Daniel had once claimed, which I remember clearly, that if i don't change my mindset of this emo-ness, my life will be tough. I heed to it and for a period of time I strove to change, be optimistic, expecting to get a good friend around here. Just one that wouldn't judge me for how many marks I get, how clever I am, how ugly and fat I look. Just one in whom I can have faith. But that's proved to be useless now. Maybe the first six months of being engrossed in my world of emo-ness simply put me in the current karma.

I am surrounded by people of ingenuity, but can I be a genuine friend to them? I have an answer, and yet I don't.

Sunday, February 1, 2009

The Masquerade and the Mirror

Daniel's blog header rang something in my head.

''We live Our Life Through Many Phases and Also Faces.''

Daniel, I hope its not copyrighted. Ha ha.

Well, I quoted this, partly because I like the assonance in that header, and what counterparts it, in my opinion, would be the last word that drove me into writing this post today.

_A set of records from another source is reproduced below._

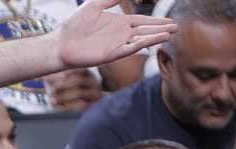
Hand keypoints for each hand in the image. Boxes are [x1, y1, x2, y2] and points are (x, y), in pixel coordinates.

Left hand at [44, 67, 104, 109]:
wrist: (86, 103)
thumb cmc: (71, 91)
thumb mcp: (64, 82)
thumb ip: (54, 78)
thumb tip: (38, 77)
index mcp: (85, 73)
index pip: (76, 69)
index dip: (62, 73)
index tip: (48, 78)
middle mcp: (91, 81)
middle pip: (78, 80)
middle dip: (62, 85)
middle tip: (51, 90)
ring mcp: (94, 93)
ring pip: (80, 93)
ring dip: (63, 97)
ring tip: (52, 100)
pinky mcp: (93, 105)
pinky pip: (82, 106)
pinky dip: (68, 106)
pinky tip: (59, 107)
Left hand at [52, 0, 173, 68]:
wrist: (59, 44)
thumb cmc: (73, 26)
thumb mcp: (94, 5)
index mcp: (119, 23)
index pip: (142, 21)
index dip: (156, 21)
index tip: (170, 21)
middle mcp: (120, 35)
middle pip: (145, 31)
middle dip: (160, 29)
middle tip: (176, 28)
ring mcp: (116, 45)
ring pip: (139, 41)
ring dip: (154, 38)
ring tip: (169, 35)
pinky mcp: (109, 55)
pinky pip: (126, 50)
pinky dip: (137, 45)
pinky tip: (148, 41)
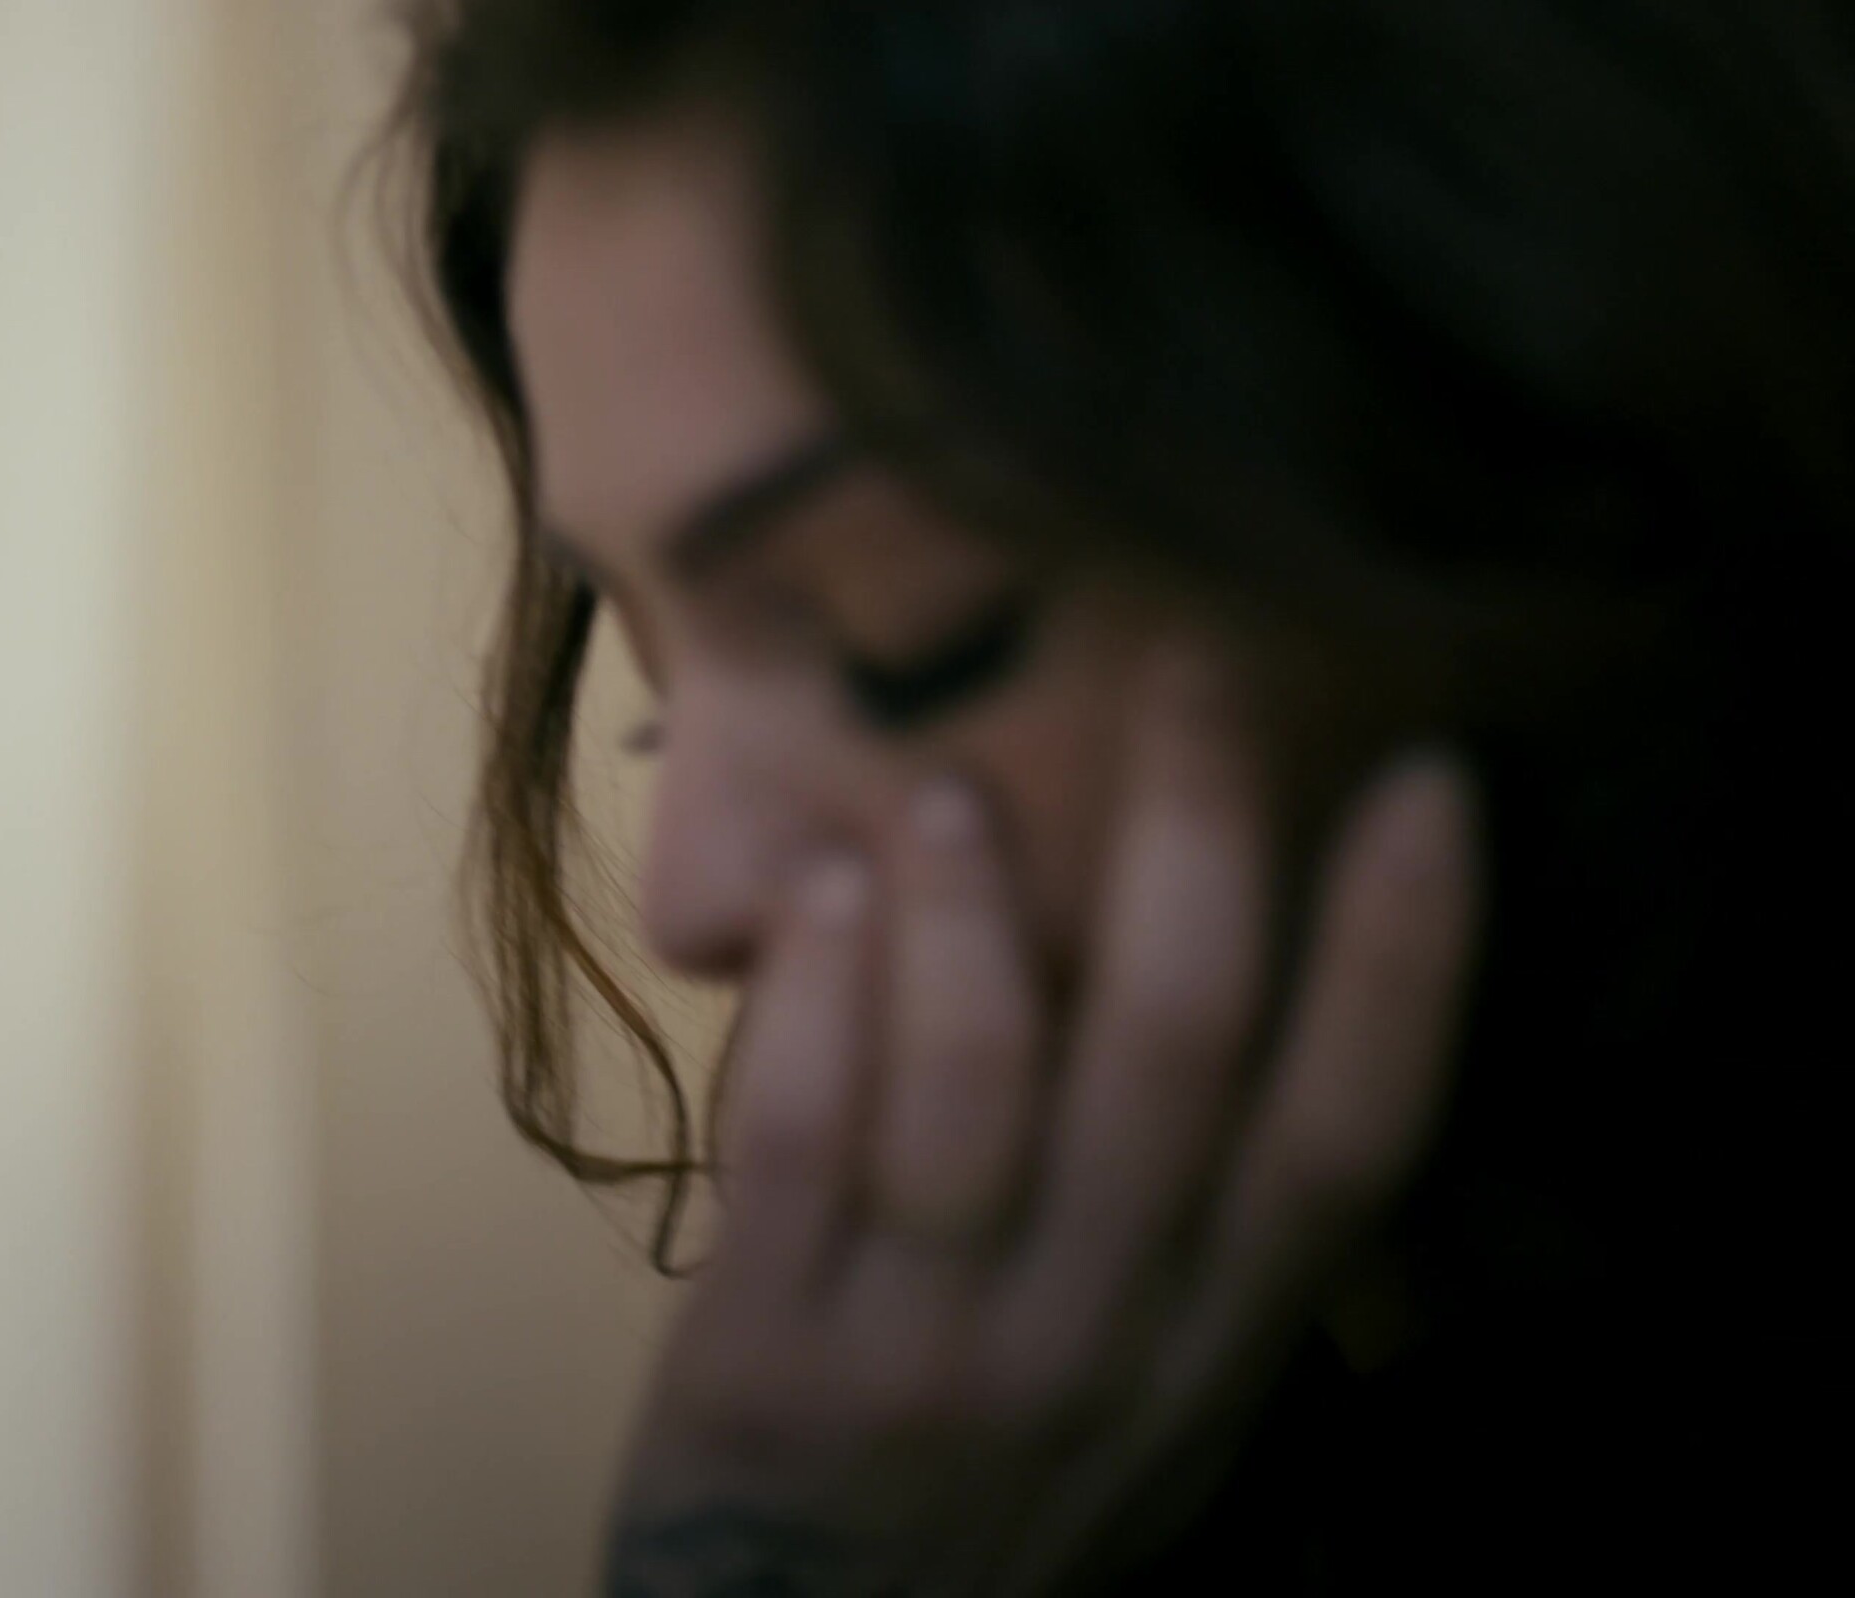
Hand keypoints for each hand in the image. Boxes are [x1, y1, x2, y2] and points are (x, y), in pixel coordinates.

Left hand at [603, 651, 1482, 1597]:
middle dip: (1189, 854)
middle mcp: (1097, 1346)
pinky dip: (815, 1004)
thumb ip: (1211, 1243)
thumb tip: (1276, 992)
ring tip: (954, 786)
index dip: (1401, 961)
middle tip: (1188, 671)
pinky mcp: (765, 1360)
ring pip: (974, 1096)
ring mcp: (928, 1356)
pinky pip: (794, 1147)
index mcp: (1217, 1353)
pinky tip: (826, 891)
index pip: (1346, 1145)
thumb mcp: (1160, 1411)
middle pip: (1169, 1073)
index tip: (1425, 783)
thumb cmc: (1001, 1493)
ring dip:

During my high-school year, I took part in the school drama team. It was actually established the year I first entered secondary school, and during the five-year time It had quite a glorious winning records, though. Well, I'm not going to talk about the team itself, but the other opponent teams I met during the drama competition. I had this notion, when first enrolled in drama, that the plays would mostly be revolving around fairytale like sappy damsel-in-distress cliches and a lot of props and backdrops. However, to my utmost surprise, the issues portrayed by the drama teams were much more real, solemn and reflective. One of which was 'The Masquerade'. The play started out as three friends tried to conceal their own secrets from each other, but ended up with revelation of truth and how they tried to cope up with their problems. The drama title was a witty one, figuratively it meant that the main characters were wearing masks, masked from the truth and yet they were friends. Sarcastic indeed.

Daniel's header is quite understandable for everyone. It is very true, isn't it? Our entity seems to get nebulous from time to time: we are different people to different people. Our personality become so volatile that it seems so impossible to be true to ourselves. But, why?

Because this is the reality.

It's hypocritical to claim that one is always the same all the time. I'd say life has taught us to hold different perspectives at different things because this world is ever-changing. We are in an ever-changing dimension. From the minuscule passing of a second to the alternation of night and day, changes are cumulative. That's why we become different person, better or worse, because changes are transitional. The very nature of changing is so irresistible that we start to wonder:


Masquerade or Mirror?

We are the masquerades, ostentatious in order to disguise our insecurity.
People around us, on the other hand, are the mirrors, the agent to whom we can normally compare ourselves. Everyone is a walking mirror, reflecting different things in different phases of life. This reasons for the fact that we learn and acquire knowledge from time to time. This reasons for our changes. It is us who put on the masquerades to refuse people from looking through us. An instinctive reaction to ease our insecurity. So, where do we find the middle line? Are we to feign smiles all the times but licking our wound in a corner when nobody's around? Or lose ourself from taling blinding behind people? In fact, I don't know. Everyone has their own notion, and thus the assumed middle line is subjective.

So, Masquerade and Mirror are inevitable in our life. Learn to live and adjust ourselves to it, and life'd be much more simple and easy-going.